History

United States
- Name: USS Josephine H. II
- Namesake: Previous name retained
- Builder: Bosserdet Yacht and Engine Company
- Completed: 1912
- Acquired: July 1917
- Commissioned: 3 August 1917
- Decommissioned: 29 November 1918
- Fate: Returned to owner 11 March 1919
- Notes: Operated as civilian motorboat Josephine H. II 1912-1917 and from 1919

General characteristics
- Type: Patrol vessel
- Length: 65 ft (20 m)
- Beam: 12 ft 6 in (3.81 m)
- Draft: 4 ft 8 in (1.42 m)
- Speed: 12 Knots
- Armament: None

= USS Josephine H. II =

Patrol vessel of the United States Navy

For similarly named ships, see USS Josephine.

USS Josephine H. II (SP-245) was a United States Navy patrol vessel in commission from 1917 to 1918.

Josephine H. II was built as a civilian motorboat of the same name in 1912 by the Bosserdet Yacht and Engine Company. The U.S. Navy acquired her from her owners, John R. Shuman et al., in July 1917 for World War I service as a patrol vessel. She was commissioned on 3 August 1917 as USS Josephine H. II (SP-245).

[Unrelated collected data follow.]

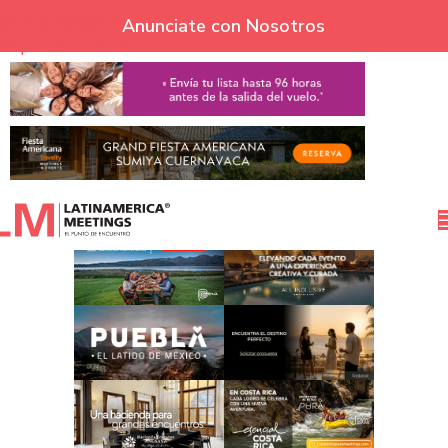
Skip to navigation
Anunciate con Nosotros
Skip to main content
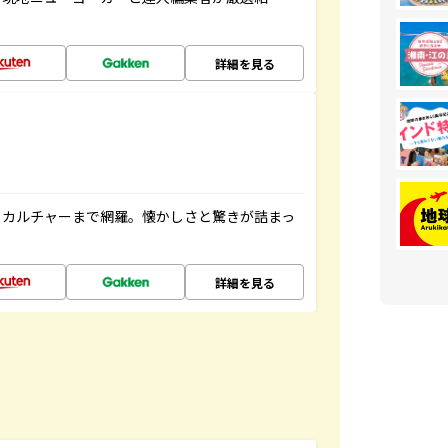
詳細を見る
、カルチャーまで網羅。懐かしさと驚きが詰まっ
詳細を見る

Based at Detroit, Michigan, Josephine H. II was assigned to the 9th Naval District, 10th Naval District, and 11th Naval District—a single administrative entity at the time—for duty on the section patrol. She performed guard duty and regulated traffic on the Detroit River and in Lake St. Clair for the remainder of World War I.

Josephine H. II was decommissioned on 29 November 1918. She was returned to Shuman and his co-owners on 11 March 1919.